What Ubaldini gained was the certainty that the story which Ghisleri described as current gossip was a fact, and a very serious one. He had played detective instead of lawyer, and he had been very successful. He knew also, that, as he had acted altogether in the interests of his client, Ghisleri, and had returned Adele's money, no objection could, strictly speaking, be made to the stratagem, however it might be looked upon by gentlemen and men of the world, like Ghisleri himself. But Ubaldini was a lawyer, and it was not his business to consider what the fine world would think of his doings. He filed Adele's letter with the copies of his own.

In the course of a few days, Adele, who was all the time carrying on her correspondence with Pietro, gathered some hope from the latter's answers. She had a suspicion that he might keep all the notes he received from her, and after the first she was as careful never to mention the manuscript except as "the confession," as he, on his part, was always to write out its title in full. It struck her, however, that a man playing such a part as she wished to have it thought that he was playing, would naturally use some such means for making his letters seem commonplace if they should fall into the wrong hands, and it would be easy to persuade her friends that the autobiographic writings of Isabella Montevarchi meant Adele Savelli's confession, by common consent, though she herself had not taken the trouble to use such a long title more than once. The thought elated her, and comforted her in a measure for the disappointment she had suffered, and which had shaken her nerves severely.

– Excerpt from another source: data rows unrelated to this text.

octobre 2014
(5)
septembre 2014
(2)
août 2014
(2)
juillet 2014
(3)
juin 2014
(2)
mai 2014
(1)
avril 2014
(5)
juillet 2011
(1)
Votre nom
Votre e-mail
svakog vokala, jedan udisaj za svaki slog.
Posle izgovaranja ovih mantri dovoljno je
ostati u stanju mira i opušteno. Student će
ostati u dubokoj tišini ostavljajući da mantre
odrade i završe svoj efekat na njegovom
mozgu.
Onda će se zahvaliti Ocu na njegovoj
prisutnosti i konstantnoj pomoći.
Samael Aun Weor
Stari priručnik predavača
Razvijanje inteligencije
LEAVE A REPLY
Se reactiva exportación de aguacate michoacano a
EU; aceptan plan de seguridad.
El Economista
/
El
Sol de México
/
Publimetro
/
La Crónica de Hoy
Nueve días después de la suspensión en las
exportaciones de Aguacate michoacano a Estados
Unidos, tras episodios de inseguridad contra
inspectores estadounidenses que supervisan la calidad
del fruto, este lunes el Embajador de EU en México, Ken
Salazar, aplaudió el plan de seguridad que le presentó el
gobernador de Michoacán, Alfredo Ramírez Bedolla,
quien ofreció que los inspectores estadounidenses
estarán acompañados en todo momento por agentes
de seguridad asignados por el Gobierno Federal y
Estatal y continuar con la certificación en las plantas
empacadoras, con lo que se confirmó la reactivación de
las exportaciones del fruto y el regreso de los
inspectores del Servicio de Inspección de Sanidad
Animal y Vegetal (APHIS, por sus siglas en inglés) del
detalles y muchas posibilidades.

She now spent much time in going over the correspondence, weighing each word in the attempt to establish its exact value if regarded from the point of view of a systematic attempt to extort money. With a relative coolness which would not have disgraced a strong man, and which showed how far she had recovered control of herself by diminishing the doses of morphia, she set to work to put her case together on the supposition that she meant to lay it before her husband, for instance, or any other intelligent person, with a request for advice. And the case, as she put it, was better than might have been expected, though it depended ultimately, for its solidity, on the supposition that the confession could never be found.